### WHAT YOU SHOULD DO
The records should be repeated word for word, pictures excluded.
__________________________________________________
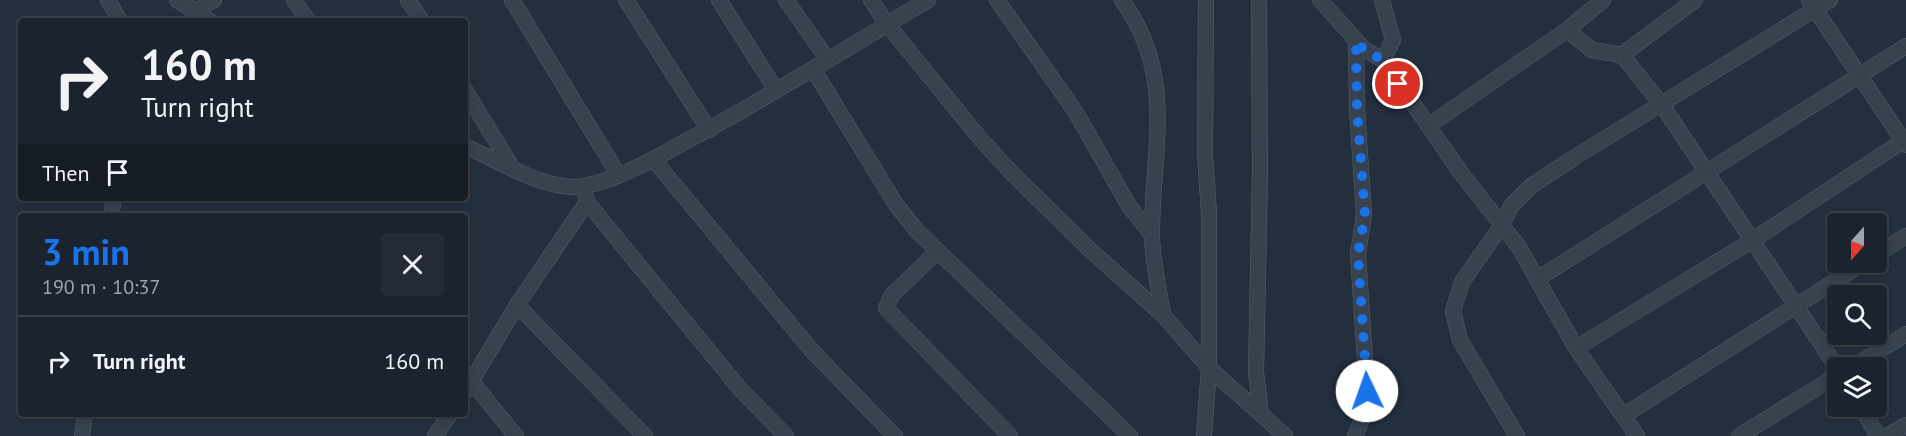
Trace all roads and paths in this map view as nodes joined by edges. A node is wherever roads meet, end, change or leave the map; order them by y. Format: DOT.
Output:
graph roads {
  1 [pos="108,0"];
  2 [pos="177,0"];
  3 [pos="214,0"];
  4 [pos="294,0"];
  5 [pos="408,0"];
  6 [pos="512,0"];
  7 [pos="626,0"];
  8 [pos="719,0"];
  9 [pos="786,0"];
  10 [pos="871,0"];
  11 [pos="928,0"];
  12 [pos="997,0"];
  13 [pos="1122,0"];
  14 [pos="1206,0"];
  15 [pos="1259,0"];
  16 [pos="1320,0"];
  17 [pos="1382,0"];
  18 [pos="1603,0"];
  19 [pos="1695,0"];
  20 [pos="1830,0"];
  21 [pos="1812,5"];
  22 [pos="1585,6"];
  23 [pos="194,12"];
  24 [pos="118,18"];
  25 [pos="205,18"];
  26 [pos="306,18"];
  27 [pos="420,18"];
  28 [pos="887,24"];
  29 [pos="1567,30"];
  30 [pos="1356,41"];
  31 [pos="1906,46"];
  32 [pos="1622,55"];
  33 [pos="828,60"];
  34 [pos="1383,60"];
  35 [pos="813,69"];
  36 [pos="1859,77"];
  37 [pos="776,90"];
  38 [pos="468,95"];
  39 [pos="1662,105"];
  40 [pos="1428,126"];
  41 [pos="709,130"];
  42 [pos="1905,142"];
  43 [pos="468,147"];
  44 [pos="653,159"];
  45 [pos="513,169"];
  46 [pos="1706,172"];
  47 [pos="618,174"];
  48 [pos="584,186"];
  49 [pos="587,202"];
  50 [pos="1502,225"];
  51 [pos="1152,235"];
  52 [pos="1906,236"];
  53 [pos="1753,240"];
  54 [pos="1887,248"];
  55 [pos="938,252"];
  56 [pos="1848,273"];
  57 [pos="1539,278"];
  58 [pos="517,305"];
  59 [pos="1797,306"];
  60 [pos="1163,315"];
  61 [pos="1906,334"];
  62 [pos="1576,348"];
  63 [pos="1830,357"];
  64 [pos="1869,357"];
  65 [pos="1209,368"];
  66 [pos="1827,382"];
  67 [pos="469,387"];
  68 [pos="1261,414"];
  69 [pos="1623,416"];
  70 [pos="85,417"];
  71 [pos="448,417"];
  72 [pos="1867,417"];
  73 [pos="1906,425"];
  74 [pos="82,436"];
  75 [pos="435,436"];
  76 [pos="516,436"];
  77 [pos="645,436"];
  78 [pos="786,436"];
  79 [pos="895,436"];
  80 [pos="1010,436"];
  81 [pos="1130,436"];
  82 [pos="1204,436"];
  83 [pos="1285,436"];
  84 [pos="1355,436"];
  85 [pos="1517,436"];
  86 [pos="1637,436"];
  87 [pos="1738,436"];
  88 [pos="1878,436"];
  89 [pos="1887,436"];
  1 -- 24 [label="street"];
  2 -- 23 [label="street"];
  3 -- 23 [label="street"];
  4 -- 26 [label="street"];
  5 -- 27 [label="street"];
  6 -- 47 [label="street"];
  7 -- 41 [label="street"];
  8 -- 37 [label="street"];
  9 -- 33 [label="street"];
  10 -- 28 [label="street"];
  11 -- 28 [label="street"];
  12 -- 51 [label="street"];
  13 -- 51 [label="street"];
  14 -- 65 [label="street"];
  15 -- 68 [label="street"];
  16 -- 30 [label="street"];
  17 -- 34 [label="street"];
  18 -- 22 [label="street"];
  19 -- 32 [label="street"];
  20 -- 21 [label="street"];
  21 -- 36 [label="street"];
  21 -- 39 [label="street"];
  22 -- 29 [label="street"];
  23 -- 25 [label="street"];
  28 -- 33 [label="street"];
  28 -- 60 [label="street"];
  29 -- 32 [label="street"];
  29 -- 40 [label="street"];
  30 -- 34 [label="street"];
  30 -- 84 [label="street"];
  31 -- 36 [label="street"];
  32 -- 39 [label="street"];
  33 -- 35 [label="street"];
  34 -- 40 [label="street"];
  35 -- 37 [label="street"];
  35 -- 55 [label="street"];
  36 -- 42 [label="street"];
  36 -- 46 [label="street"];
  37 -- 41 [label="street"];
  38 -- 45 [label="street"];
  39 -- 46 [label="street"];
  39 -- 50 [label="street"];
  40 -- 50 [label="street"];
  41 -- 44 [label="street"];
  42 -- 53 [label="street"];
  43 -- 45 [label="street"];
  44 -- 47 [label="street"];
  44 -- 79 [label="street"];
  45 -- 48 [label="street"];
  46 -- 53 [label="street"];
  46 -- 57 [label="street"];
  47 -- 48 [label="street"];
  48 -- 49 [label="street"];
  49 -- 58 [label="street"];
  49 -- 78 [label="street"];
  50 -- 57 [label="street"];
  50 -- 85 [label="street"];
  51 -- 60 [label="street"];
  52 -- 54 [label="street"];
  53 -- 59 [label="street"];
  53 -- 62 [label="street"];
  55 -- 80 [label="street"];
  55 -- 81 [label="street"];
  56 -- 59 [label="street"];
  57 -- 62 [label="street"];
  58 -- 67 [label="street"];
  58 -- 77 [label="street"];
  59 -- 63 [label="street"];
  59 -- 69 [label="street"];
  60 -- 65 [label="street"];
  61 -- 64 [label="street"];
  62 -- 69 [label="street"];
  65 -- 68 [label="street"];
  65 -- 82 [label="street"];
  66 -- 87 [label="street"];
  67 -- 76 [label="street"];
  68 -- 83 [label="street"];
  69 -- 86 [label="street"];
  70 -- 74 [label="street"];
  71 -- 75 [label="street"];
  72 -- 88 [label="street"];
  73 -- 89 [label="street"];
}
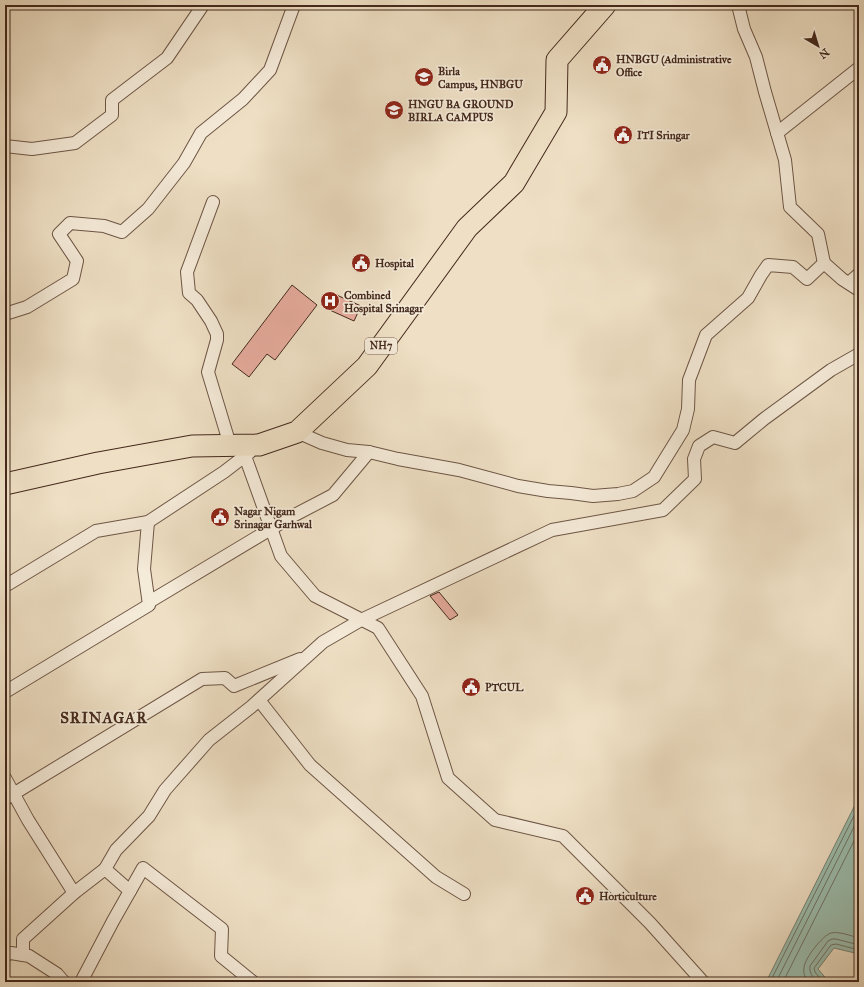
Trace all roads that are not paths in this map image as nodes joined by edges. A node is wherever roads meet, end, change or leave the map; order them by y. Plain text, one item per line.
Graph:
1 (203, 5) edge
2 (294, 5) edge
3 (605, 5) edge
4 (738, 5) edge
5 (859, 68) edge
6 (778, 133) junction
7 (5, 146) edge
8 (213, 202) dead end
9 (824, 263) junction
10 (859, 274) edge
11 (849, 283) junction
12 (859, 290) edge
13 (5, 314) edge
14 (859, 354) edge
15 (296, 432) junction
16 (245, 449) junction
17 (370, 452) junction
18 (5, 484) edge
19 (148, 522) junction
20 (271, 528) junction
21 (5, 586) edge
22 (149, 602) junction
23 (361, 620) junction
24 (308, 655) junction
25 (5, 692) edge
26 (259, 700) junction
27 (5, 778) edge
28 (10, 796) edge
29 (105, 869) junction
30 (130, 891) junction
31 (74, 893) junction
32 (464, 894) dead end
33 (5, 955) edge
34 (23, 955) junction
35 (64, 982) edge
36 (81, 982) edge
37 (253, 982) edge
38 (704, 982) edge

1 - 7 street
2 - 13 street
3 - 15 highway, NH7
4 - 6 street
5 - 6 street
6 - 9 street
8 - 16 street
9 - 11 street
9 - 17 street
10 - 11 street
11 - 12 street
14 - 23 street
15 - 16 highway, NH7
15 - 17 street
16 - 18 highway, NH7
16 - 19 street
16 - 20 street
17 - 20 street
19 - 21 street
19 - 22 street
20 - 22 street
20 - 23 street
22 - 25 street
23 - 24 street
23 - 38 street
24 - 26 street
24 - 28 street
26 - 29 street
26 - 32 street
27 - 28 street
28 - 31 street
29 - 30 street
29 - 31 street
30 - 36 street
30 - 37 street
31 - 34 street
33 - 34 street
34 - 35 street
__________________________________________________
### YOUR SOLUTION
Trace all roads and paths in this map view as nodes joined by edges. A node is wherever roads meet, end, change or leave the map; order them by y. Format: DOT.
Output:
graph roads {
  1 [pos="108,0"];
  2 [pos="177,0"];
  3 [pos="214,0"];
  4 [pos="294,0"];
  5 [pos="408,0"];
  6 [pos="512,0"];
  7 [pos="626,0"];
  8 [pos="719,0"];
  9 [pos="786,0"];
  10 [pos="871,0"];
  11 [pos="928,0"];
  12 [pos="997,0"];
  13 [pos="1122,0"];
  14 [pos="1206,0"];
  15 [pos="1259,0"];
  16 [pos="1320,0"];
  17 [pos="1382,0"];
  18 [pos="1603,0"];
  19 [pos="1695,0"];
  20 [pos="1830,0"];
  21 [pos="1812,5"];
  22 [pos="1585,6"];
  23 [pos="194,12"];
  24 [pos="118,18"];
  25 [pos="205,18"];
  26 [pos="306,18"];
  27 [pos="420,18"];
  28 [pos="887,24"];
  29 [pos="1567,30"];
  30 [pos="1356,41"];
  31 [pos="1906,46"];
  32 [pos="1622,55"];
  33 [pos="828,60"];
  34 [pos="1383,60"];
  35 [pos="813,69"];
  36 [pos="1859,77"];
  37 [pos="776,90"];
  38 [pos="468,95"];
  39 [pos="1662,105"];
  40 [pos="1428,126"];
  41 [pos="709,130"];
  42 [pos="1905,142"];
  43 [pos="468,147"];
  44 [pos="653,159"];
  45 [pos="513,169"];
  46 [pos="1706,172"];
  47 [pos="618,174"];
  48 [pos="584,186"];
  49 [pos="587,202"];
  50 [pos="1502,225"];
  51 [pos="1152,235"];
  52 [pos="1906,236"];
  53 [pos="1753,240"];
  54 [pos="1887,248"];
  55 [pos="938,252"];
  56 [pos="1848,273"];
  57 [pos="1539,278"];
  58 [pos="517,305"];
  59 [pos="1797,306"];
  60 [pos="1163,315"];
  61 [pos="1906,334"];
  62 [pos="1576,348"];
  63 [pos="1830,357"];
  64 [pos="1869,357"];
  65 [pos="1209,368"];
  66 [pos="1827,382"];
  67 [pos="469,387"];
  68 [pos="1261,414"];
  69 [pos="1623,416"];
  70 [pos="85,417"];
  71 [pos="448,417"];
  72 [pos="1867,417"];
  73 [pos="1906,425"];
  74 [pos="82,436"];
  75 [pos="435,436"];
  76 [pos="516,436"];
  77 [pos="645,436"];
  78 [pos="786,436"];
  79 [pos="895,436"];
  80 [pos="1010,436"];
  81 [pos="1130,436"];
  82 [pos="1204,436"];
  83 [pos="1285,436"];
  84 [pos="1355,436"];
  85 [pos="1517,436"];
  86 [pos="1637,436"];
  87 [pos="1738,436"];
  88 [pos="1878,436"];
  89 [pos="1887,436"];
  1 -- 24 [label="street"];
  2 -- 23 [label="street"];
  3 -- 23 [label="street"];
  4 -- 26 [label="street"];
  5 -- 27 [label="street"];
  6 -- 47 [label="street"];
  7 -- 41 [label="street"];
  8 -- 37 [label="street"];
  9 -- 33 [label="street"];
  10 -- 28 [label="street"];
  11 -- 28 [label="street"];
  12 -- 51 [label="street"];
  13 -- 51 [label="street"];
  14 -- 65 [label="street"];
  15 -- 68 [label="street"];
  16 -- 30 [label="street"];
  17 -- 34 [label="street"];
  18 -- 22 [label="street"];
  19 -- 32 [label="street"];
  20 -- 21 [label="street"];
  21 -- 36 [label="street"];
  21 -- 39 [label="street"];
  22 -- 29 [label="street"];
  23 -- 25 [label="street"];
  28 -- 33 [label="street"];
  28 -- 60 [label="street"];
  29 -- 32 [label="street"];
  29 -- 40 [label="street"];
  30 -- 34 [label="street"];
  30 -- 84 [label="street"];
  31 -- 36 [label="street"];
  32 -- 39 [label="street"];
  33 -- 35 [label="street"];
  34 -- 40 [label="street"];
  35 -- 37 [label="street"];
  35 -- 55 [label="street"];
  36 -- 42 [label="street"];
  36 -- 46 [label="street"];
  37 -- 41 [label="street"];
  38 -- 45 [label="street"];
  39 -- 46 [label="street"];
  39 -- 50 [label="street"];
  40 -- 50 [label="street"];
  41 -- 44 [label="street"];
  42 -- 53 [label="street"];
  43 -- 45 [label="street"];
  44 -- 47 [label="street"];
  44 -- 79 [label="street"];
  45 -- 48 [label="street"];
  46 -- 53 [label="street"];
  46 -- 57 [label="street"];
  47 -- 48 [label="street"];
  48 -- 49 [label="street"];
  49 -- 58 [label="street"];
  49 -- 78 [label="street"];
  50 -- 57 [label="street"];
  50 -- 85 [label="street"];
  51 -- 60 [label="street"];
  52 -- 54 [label="street"];
  53 -- 59 [label="street"];
  53 -- 62 [label="street"];
  55 -- 80 [label="street"];
  55 -- 81 [label="street"];
  56 -- 59 [label="street"];
  57 -- 62 [label="street"];
  58 -- 67 [label="street"];
  58 -- 77 [label="street"];
  59 -- 63 [label="street"];
  59 -- 69 [label="street"];
  60 -- 65 [label="street"];
  61 -- 64 [label="street"];
  62 -- 69 [label="street"];
  65 -- 68 [label="street"];
  65 -- 82 [label="street"];
  66 -- 87 [label="street"];
  67 -- 76 [label="street"];
  68 -- 83 [label="street"];
  69 -- 86 [label="street"];
  70 -- 74 [label="street"];
  71 -- 75 [label="street"];
  72 -- 88 [label="street"];
  73 -- 89 [label="street"];
}
Trace all roads that are not paths in this map image as nodes joined by edges. A node is wherever roads meet, end, change or leave the map; order them by y. Plain text, one item per line.
Graph:
1 (203, 5) edge
2 (294, 5) edge
3 (605, 5) edge
4 (738, 5) edge
5 (859, 68) edge
6 (778, 133) junction
7 (5, 146) edge
8 (213, 202) dead end
9 (824, 263) junction
10 (859, 274) edge
11 (849, 283) junction
12 (859, 290) edge
13 (5, 314) edge
14 (859, 354) edge
15 (296, 432) junction
16 (245, 449) junction
17 (370, 452) junction
18 (5, 484) edge
19 (148, 522) junction
20 (271, 528) junction
21 (5, 586) edge
22 (149, 602) junction
23 (361, 620) junction
24 (308, 655) junction
25 (5, 692) edge
26 (259, 700) junction
27 (5, 778) edge
28 (10, 796) edge
29 (105, 869) junction
30 (130, 891) junction
31 (74, 893) junction
32 (464, 894) dead end
33 (5, 955) edge
34 (23, 955) junction
35 (64, 982) edge
36 (81, 982) edge
37 (253, 982) edge
38 (704, 982) edge

1 - 7 street
2 - 13 street
3 - 15 highway, NH7
4 - 6 street
5 - 6 street
6 - 9 street
8 - 16 street
9 - 11 street
9 - 17 street
10 - 11 street
11 - 12 street
14 - 23 street
15 - 16 highway, NH7
15 - 17 street
16 - 18 highway, NH7
16 - 19 street
16 - 20 street
17 - 20 street
19 - 21 street
19 - 22 street
20 - 22 street
20 - 23 street
22 - 25 street
23 - 24 street
23 - 38 street
24 - 26 street
24 - 28 street
26 - 29 street
26 - 32 street
27 - 28 street
28 - 31 street
29 - 30 street
29 - 31 street
30 - 36 street
30 - 37 street
31 - 34 street
33 - 34 street
34 - 35 street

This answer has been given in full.